▸ Tarea 1: En el fragmento sobre Lou Reed, ¿a qué edad vio el narrador a Guns n' Roses en el Nacional?
▸ Tarea 2: Prosigue el fragmento sobre Lou Reed a partir de su última oración.

+++ Fragmento del documento

Todo es culpa de Lou Reed (CUANDO VIEJO NO ESCUCHARÁS ROCK, segunda parte). POR ROBERTO CAREAGA

Todo es culpa de Lou Reed

Uno igual cambia. Se convierte lentamente en otro. A los 14 años vi a Guns n’ Roses en el Nacional casi llorando de emoción, pero al día siguiente empecé a olvidarlos. A los 15 años creía que mi fanatismo por Mr. Bungle jamás iba pasar, pero pasó. Tuve sus discos y creo, imagino, que los perdí. Llegué preguntando por algo parecido a ellos a una disquería  de Nueva de Lyon que se llamaba Background y por recomendación del legendario –sí, legendario– Hugo Chávez me fui con el primer disco de unos muy desconocidos Marilyn Manson. Con el tiempo, Chávez cachó que yo podía oír mejores cosas y me vendió, a veces un poco a la fuerza, cd’s de Galaxy 500, Spacemen 3, Tortoise, Mouse on Mars, Flyng Saucer Attack, etc. También en ese momento creí que yo sería el más fiel fan del post rock y dejé de serlo. Imagino que fue por Velvet Underground. Todo es culpa de Lou Reed. Incluida la música que terminaré escuchando cuando sea viejo.

Pasó así: voy en la micro a la universidad, es temprano, antes de las ocho, y en mi personal estéreo suena Velvet Underground. Tengo 18 años. Es una copia de su primer álbum, el clásico de la portada del plátano y con algunas voces de Nico. Lo he estado escuchando insistentemente, hipnotizado por una suciedad que en ese momento no sé poner en palabras y, sospecho, a la espera de alguna revelación que, de pronto, llega mientras avanzo por Irarrázabal y escucho “Heroin”: mientras de fondo John Cale hace sonar dramáticamente su viola y Maureen Tucker se abstiene del desorden con un golpe monótono al bombo, adelante Reed conduce la canción desde la calma al descontrol en una sintonía casi perfecta entre su voz y la guitarra, iluminando la desorientación como un estado de éxtasis que, sin embargo, también es pura tristeza y vacío. La música me abstrae de la micro y me emociono genuinamente, porque aunque la canción habla del efecto de una droga, en realidad cristaliza un ánimo que yo he sentido alguna vez: que menos que trágico, el desconcierto es liberador.

++++++
+++ Material proporcionado

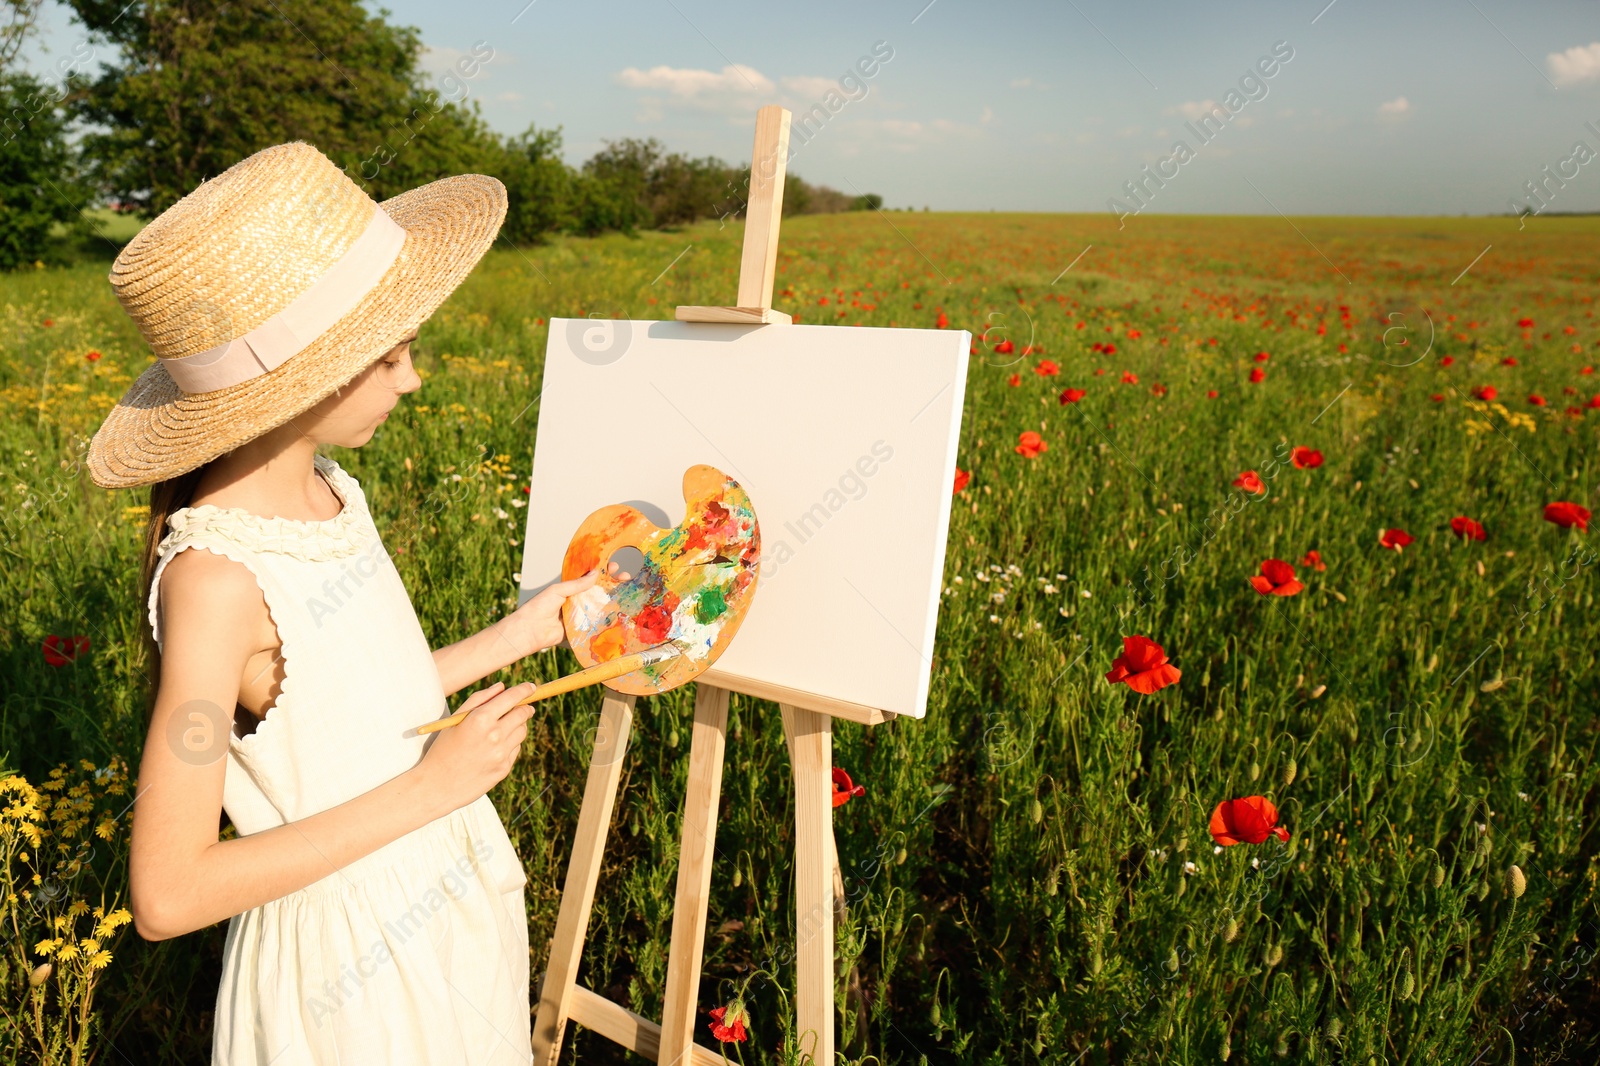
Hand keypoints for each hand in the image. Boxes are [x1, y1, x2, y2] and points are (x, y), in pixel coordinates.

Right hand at [416, 681, 537, 816]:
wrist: (437, 786)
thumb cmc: (443, 749)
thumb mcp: (455, 720)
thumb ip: (479, 699)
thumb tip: (502, 687)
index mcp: (480, 719)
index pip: (512, 698)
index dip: (525, 690)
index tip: (530, 687)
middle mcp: (495, 736)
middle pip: (523, 713)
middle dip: (524, 707)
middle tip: (523, 706)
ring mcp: (501, 754)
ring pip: (522, 731)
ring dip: (517, 725)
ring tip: (502, 728)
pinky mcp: (504, 769)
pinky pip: (515, 748)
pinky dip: (510, 743)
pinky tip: (494, 747)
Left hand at [495, 562, 630, 657]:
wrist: (530, 631)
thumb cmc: (538, 607)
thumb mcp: (558, 590)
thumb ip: (577, 584)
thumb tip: (596, 573)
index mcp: (570, 590)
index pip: (589, 579)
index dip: (602, 573)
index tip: (615, 567)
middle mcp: (577, 602)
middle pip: (598, 593)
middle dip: (612, 585)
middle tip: (625, 578)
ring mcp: (580, 616)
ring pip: (599, 608)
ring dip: (612, 602)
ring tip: (626, 593)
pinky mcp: (581, 630)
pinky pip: (595, 625)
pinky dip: (606, 621)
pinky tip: (619, 614)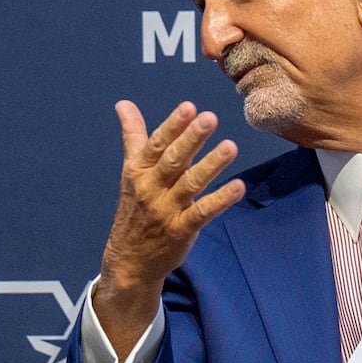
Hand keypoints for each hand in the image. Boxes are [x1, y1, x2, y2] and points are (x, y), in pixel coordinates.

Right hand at [94, 101, 243, 356]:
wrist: (129, 259)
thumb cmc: (135, 208)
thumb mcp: (131, 171)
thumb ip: (133, 136)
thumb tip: (123, 103)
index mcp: (139, 171)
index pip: (156, 145)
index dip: (172, 126)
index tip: (188, 107)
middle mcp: (151, 188)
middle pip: (173, 161)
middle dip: (191, 140)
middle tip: (210, 118)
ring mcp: (166, 210)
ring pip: (190, 184)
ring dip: (211, 165)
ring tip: (231, 146)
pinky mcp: (181, 229)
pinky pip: (202, 213)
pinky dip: (220, 200)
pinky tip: (238, 187)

++++++

▸ Resultado del ejercicio 1: A los 14 años.

▸ Resultado del ejercicio 2:
Lo siguiente fue hacerme un fanático oficial de Velvet Underground, aunque no del todo sistemático. En esos años era difícil serlo: escuchar sus cuatro discos era fácil, pero lentamente me di cuenta de que eran la punta del iceberg: en los incontables demos, tomas alternativas y bootlegs latía un corpus de canciones inéditas y versiones raras que extendían los dominios del grupo mucho más allá ruido y el rock. Comprar esos discos de rarezas me era imposible, pero internet podía hacer algo y vía Soulseek fui encontrándome con algo que si bien a esa alturas estaba totalmente documentado, yo ni sospechaba: en el fondo, Reed era un compositor de canciones muy clásico, un eco del rock and roll de los cincuenta que se había desbocado. Antes que todo, estaba obsesionado con las melodías. Incluso, tenía ciertos toques folk muy en el estilo de Bob Dylan.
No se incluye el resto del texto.